Copy each line exactly, starting with the one that contains "volvió a River" and stopping after the last line of the material below, with nothing else.

> [Data under study]
┄┄┄┄┄┄┄┄┄┄
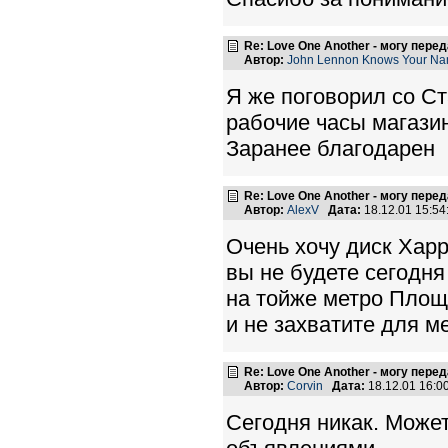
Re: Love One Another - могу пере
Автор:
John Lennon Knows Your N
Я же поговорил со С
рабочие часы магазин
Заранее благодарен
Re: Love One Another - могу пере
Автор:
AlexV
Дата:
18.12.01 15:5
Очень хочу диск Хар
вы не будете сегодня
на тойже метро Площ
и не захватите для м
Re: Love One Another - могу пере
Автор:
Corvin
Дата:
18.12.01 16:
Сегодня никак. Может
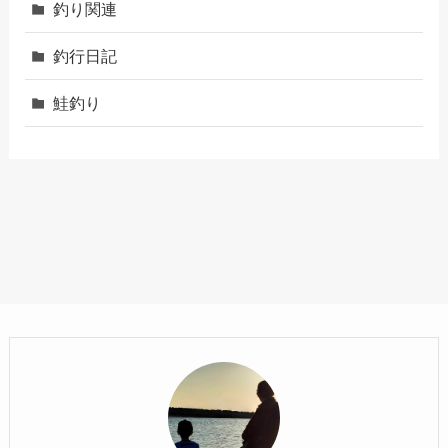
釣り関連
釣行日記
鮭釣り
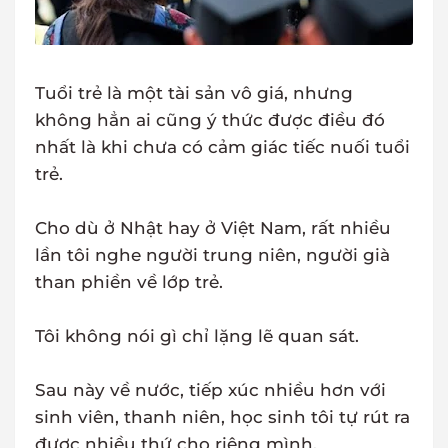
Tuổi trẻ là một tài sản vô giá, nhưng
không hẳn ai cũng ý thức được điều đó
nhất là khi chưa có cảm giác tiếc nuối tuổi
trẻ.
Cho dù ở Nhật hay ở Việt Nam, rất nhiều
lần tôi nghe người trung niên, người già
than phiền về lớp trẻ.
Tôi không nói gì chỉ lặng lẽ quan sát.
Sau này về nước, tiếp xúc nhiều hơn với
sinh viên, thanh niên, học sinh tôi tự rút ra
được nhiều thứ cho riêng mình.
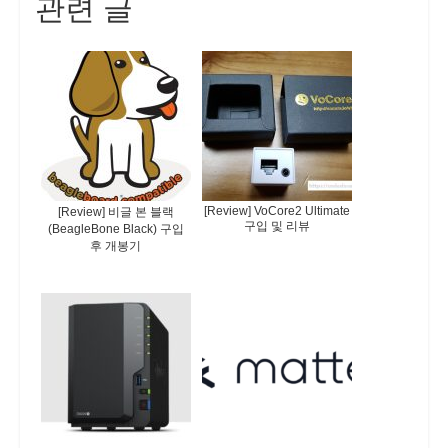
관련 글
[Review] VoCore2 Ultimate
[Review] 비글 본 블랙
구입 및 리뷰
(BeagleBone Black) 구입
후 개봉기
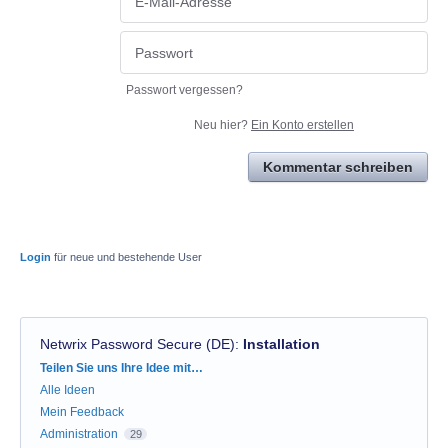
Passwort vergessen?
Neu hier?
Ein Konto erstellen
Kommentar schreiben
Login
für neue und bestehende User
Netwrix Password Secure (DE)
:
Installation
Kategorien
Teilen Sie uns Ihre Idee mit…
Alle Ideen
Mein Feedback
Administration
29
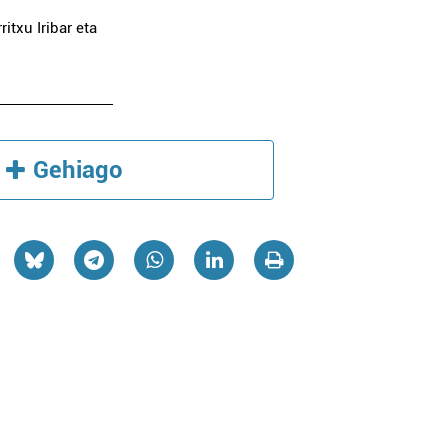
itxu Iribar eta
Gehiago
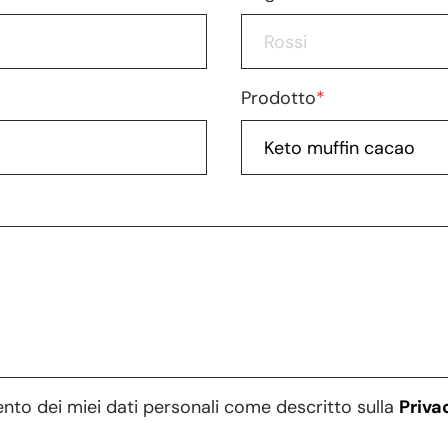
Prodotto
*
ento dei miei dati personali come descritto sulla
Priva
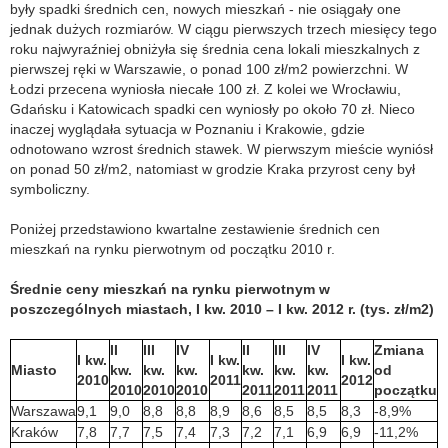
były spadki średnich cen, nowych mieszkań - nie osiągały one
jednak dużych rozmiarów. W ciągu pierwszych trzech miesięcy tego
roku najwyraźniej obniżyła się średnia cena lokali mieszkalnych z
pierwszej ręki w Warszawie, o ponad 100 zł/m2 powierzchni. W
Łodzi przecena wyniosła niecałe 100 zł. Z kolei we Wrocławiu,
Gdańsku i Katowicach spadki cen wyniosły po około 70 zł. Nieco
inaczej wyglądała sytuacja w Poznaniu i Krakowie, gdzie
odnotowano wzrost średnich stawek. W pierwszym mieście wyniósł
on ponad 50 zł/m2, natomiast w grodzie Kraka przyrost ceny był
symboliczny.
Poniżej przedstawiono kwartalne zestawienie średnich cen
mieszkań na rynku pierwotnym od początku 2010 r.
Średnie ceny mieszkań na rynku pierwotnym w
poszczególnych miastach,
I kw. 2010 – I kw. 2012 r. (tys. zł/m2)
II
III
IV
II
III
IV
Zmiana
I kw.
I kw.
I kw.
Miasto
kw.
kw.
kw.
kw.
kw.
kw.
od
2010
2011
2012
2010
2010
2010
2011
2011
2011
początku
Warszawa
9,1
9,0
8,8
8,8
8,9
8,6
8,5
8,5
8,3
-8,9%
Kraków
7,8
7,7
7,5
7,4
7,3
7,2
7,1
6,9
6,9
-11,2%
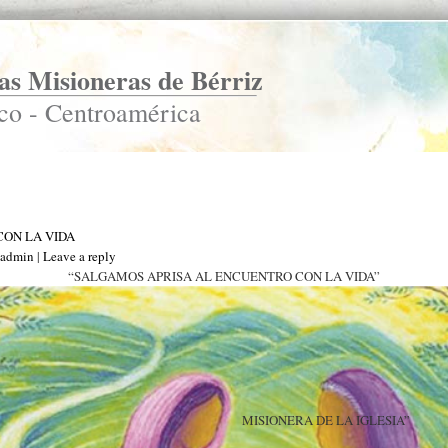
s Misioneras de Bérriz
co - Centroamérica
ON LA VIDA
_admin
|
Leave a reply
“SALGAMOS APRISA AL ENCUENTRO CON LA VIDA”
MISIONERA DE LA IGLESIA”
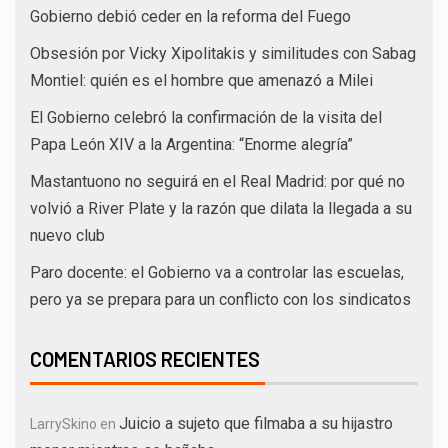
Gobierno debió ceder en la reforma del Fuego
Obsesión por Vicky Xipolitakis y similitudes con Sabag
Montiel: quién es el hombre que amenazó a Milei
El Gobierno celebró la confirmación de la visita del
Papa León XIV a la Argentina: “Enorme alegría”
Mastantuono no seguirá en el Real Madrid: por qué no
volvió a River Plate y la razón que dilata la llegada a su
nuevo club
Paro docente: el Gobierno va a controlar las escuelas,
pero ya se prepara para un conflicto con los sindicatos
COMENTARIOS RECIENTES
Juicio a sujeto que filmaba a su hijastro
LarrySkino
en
┄┄┄┄┄┄┄┄┄┄
> [Answer for this exercise]
volvió a River Plate y la razón que dilata la llegada a su
nuevo club
Paro docente: el Gobierno va a controlar las escuelas,
pero ya se prepara para un conflicto con los sindicatos
COMENTARIOS RECIENTES
Juicio a sujeto que filmaba a su hijastro
LarrySkino
en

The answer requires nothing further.